EXERCISE:
Each line that includes the word "image" should be copied from the records.

------ EXERCISE DATA ------

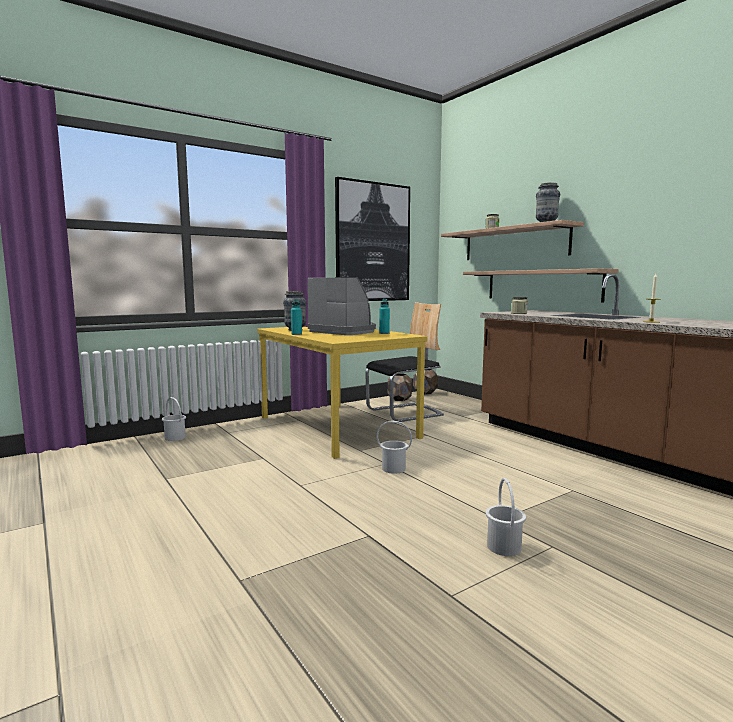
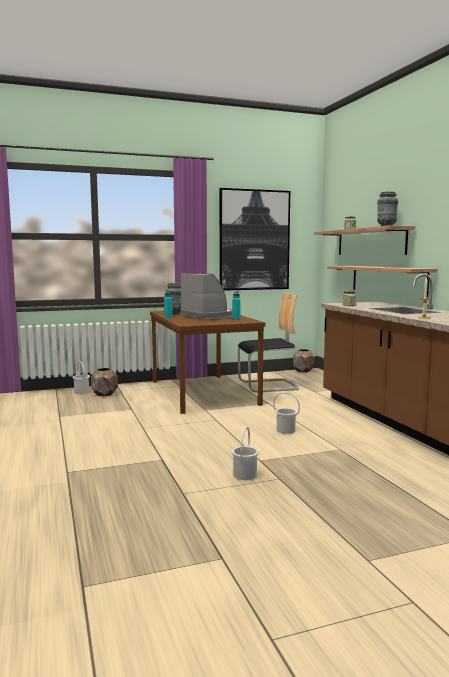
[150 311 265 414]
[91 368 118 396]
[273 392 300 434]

------
------ EXERCISE DATA ------

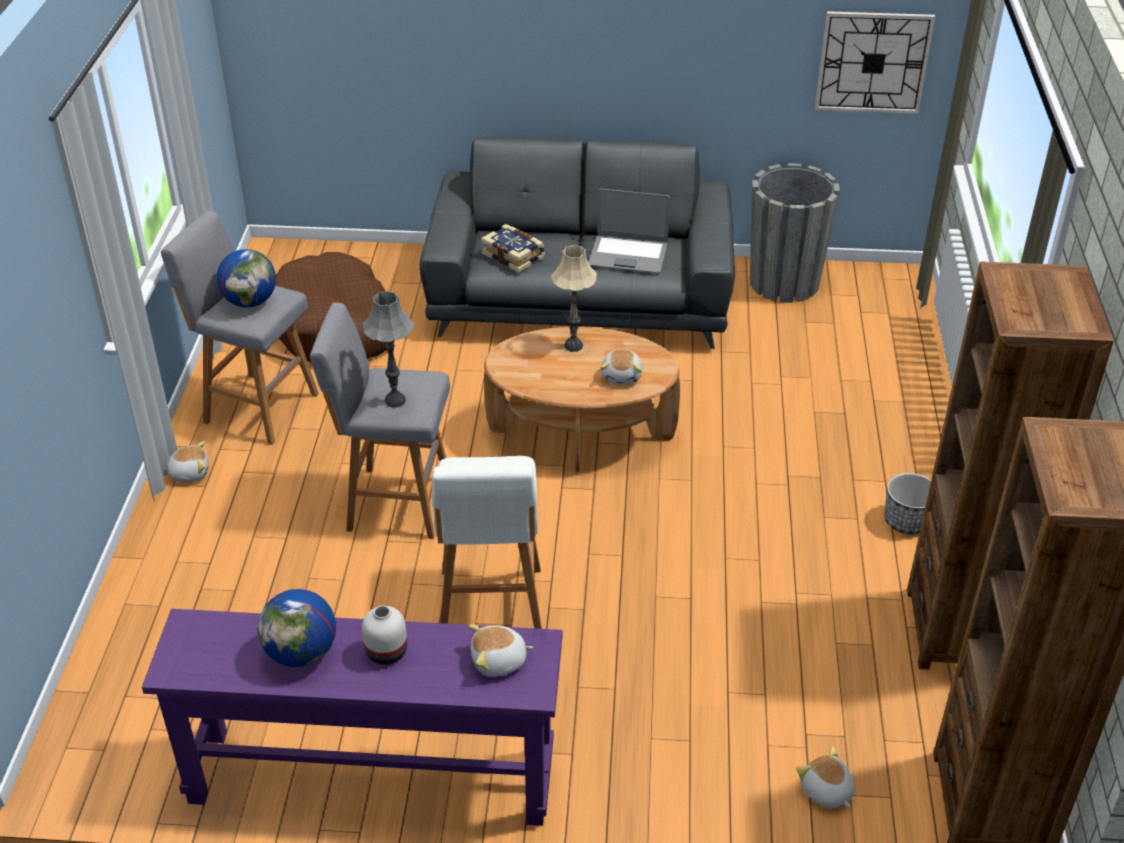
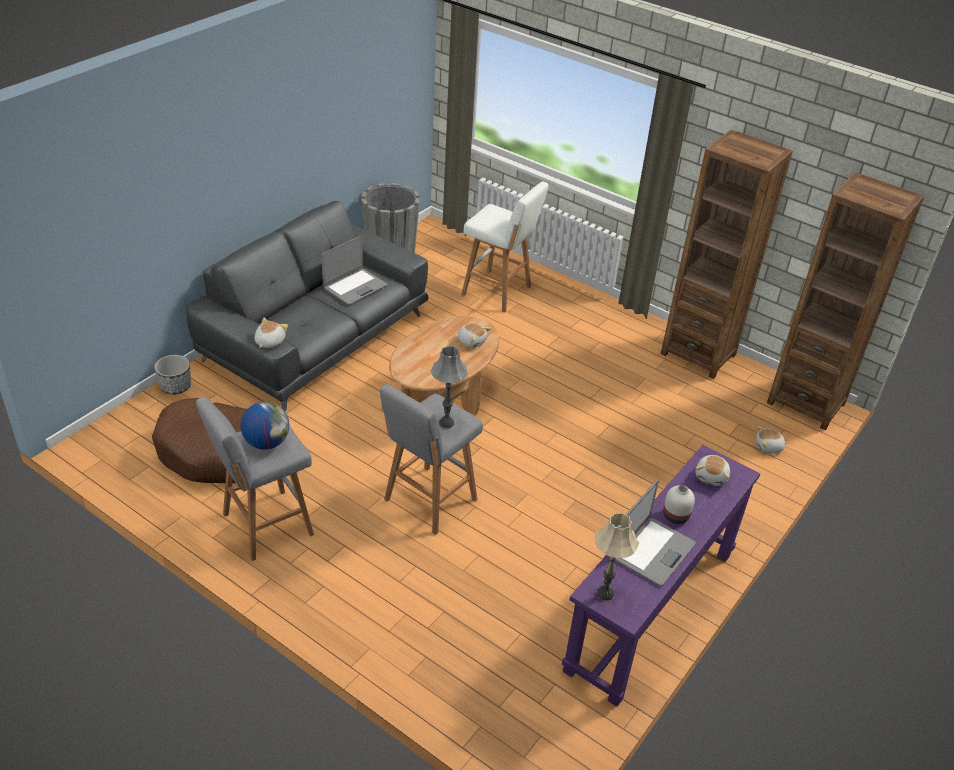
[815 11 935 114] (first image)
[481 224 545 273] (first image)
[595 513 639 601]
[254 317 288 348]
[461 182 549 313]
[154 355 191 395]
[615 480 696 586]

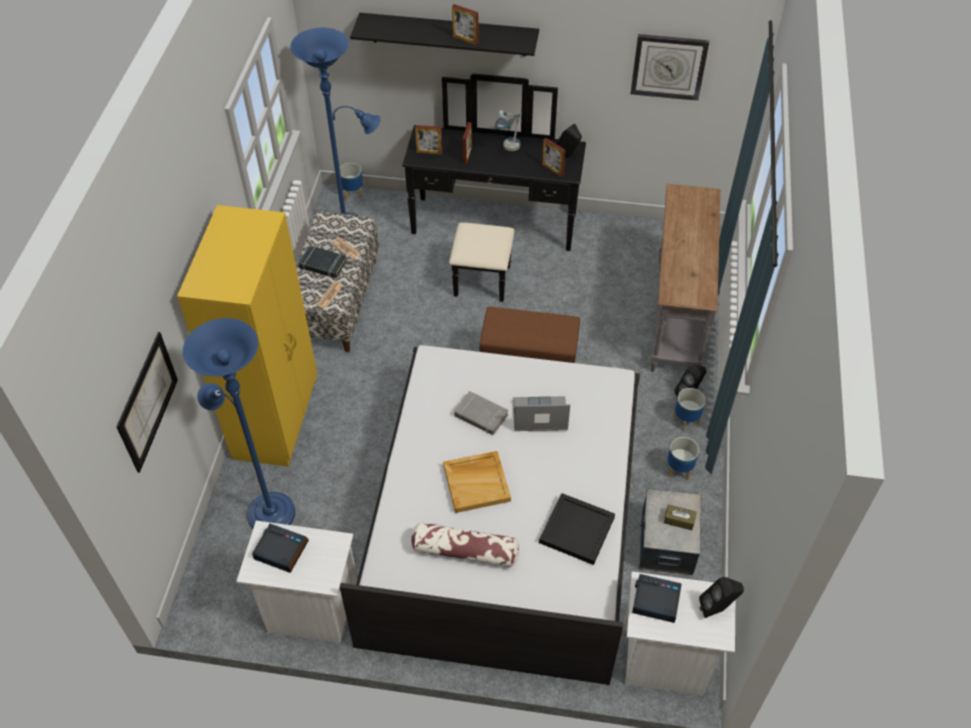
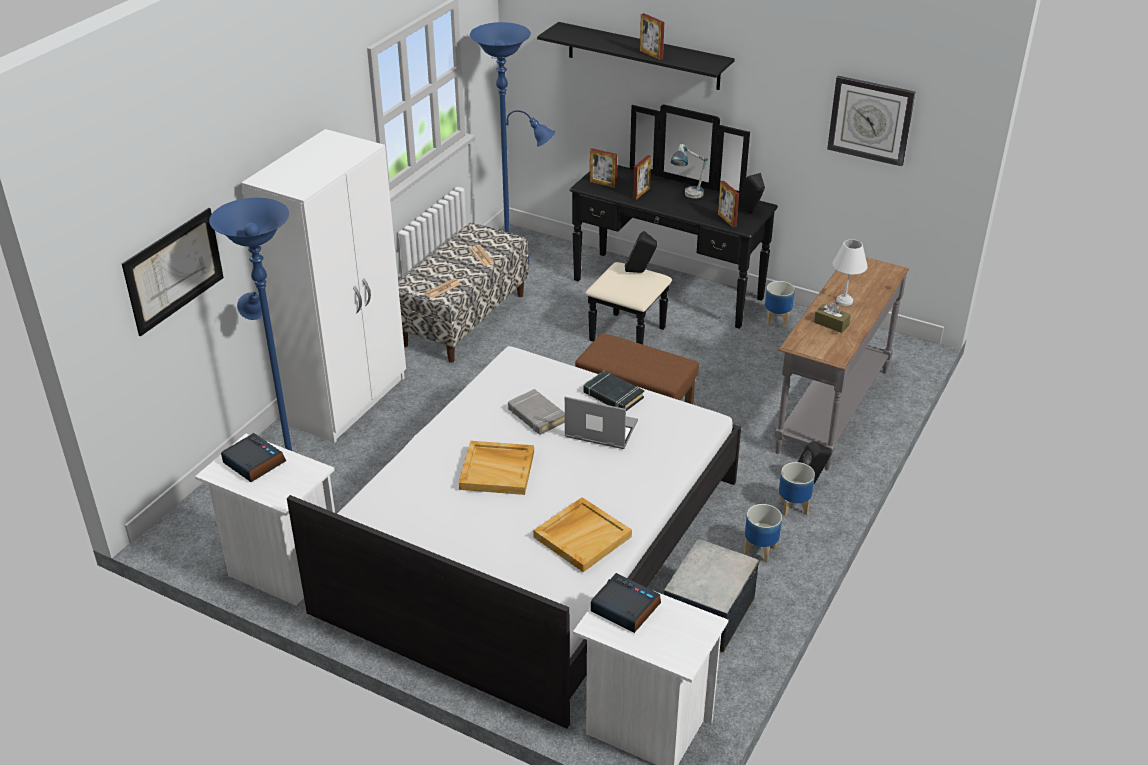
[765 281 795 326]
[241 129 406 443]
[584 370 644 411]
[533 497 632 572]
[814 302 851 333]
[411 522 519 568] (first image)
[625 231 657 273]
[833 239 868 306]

------

RESULT FOR THIS TASK:
[815 11 935 114] (first image)
[481 224 545 273] (first image)
[411 522 519 568] (first image)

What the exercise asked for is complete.